Глав­ный источ­ник наших сведе­ний о вза­и­моот­но­ше­ни­ях писа­те­ля с супру­гой — его трак­тат «К жене», вклю­чаю­щий две кни­ги. Трак­тат при­ня­то дати­ро­вать домон­та­нист­ским пери­о­дом твор­че­ства писа­те­ля3. Напи­са­ние обе­их частей, по-види­мо­му, разде­ля­ет неко­то­рый про­ме­жу­ток вре­ме­ни. Повод к созда­нию трак­та­та весь­ма при­ме­ча­те­лен: хри­сти­а­нин обес­по­ко­ен тем, что в слу­чае его кон­чи­ны жена может избрать путь повтор­но­го бра­ка. Имен­но эти опа­се­ния застав­ля­ют Тер­тул­ли­а­на со всем свой­ст­вен­ным ему пылом пытать­ся наста­вить жену на путь цело­муд­рия. Появ­ле­ние вто­рой кни­ги трак­та­та свиде­тель­ст­ву­ет о том, что тре­во­ге с.263 Тер­тул­ли­а­на не суж­де­но было угас­нуть. Вто­рая кни­га содер­жит настав­ле­ние жен­щи­нам, решив­шим­ся на повтор­ный брак.

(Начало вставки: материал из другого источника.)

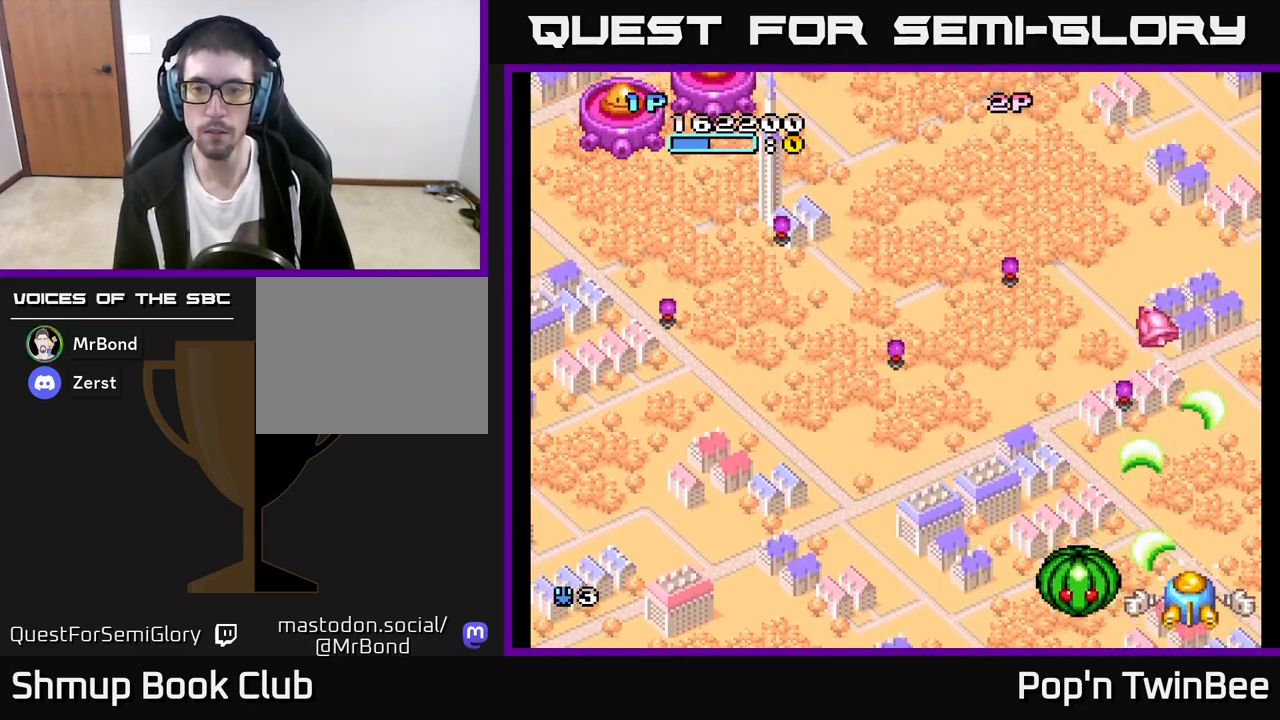
{"buttons": ["DPAD_UP"], "left_stick": "center", "right_stick": "center", "events": [[17, "X", "up"], [33, "A", "up"], [50, "DPAD_RIGHT", "down"], [117, "DPAD_RIGHT", "up"], [183, "DPAD_LEFT", "down"], [333, "DPAD_LEFT", "up"]]}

Уж если вдо­ва, по любым при­чи­нам, не жела­ет оста­вать­ся в без­бра­чии, то ей сле­ду­ет, по край­ней мере, избрать в мужья хри­сти­а­ни­на. Тер­тул­ли­ан пыта­ет­ся пока­зать все слож­но­сти, с кото­ры­ми может столк­нуть­ся вдо­ва-хри­сти­ан­ка, свя­зав­шая свою жизнь с языч­ни­ком. Одна­ко текст пря­мо обра­щен к жене и вся рито­ри­ка авто­ра не спо­соб­на скрыть тех стра­хов, если не ска­зать фобий, кото­рые его пере­пол­ня­ют.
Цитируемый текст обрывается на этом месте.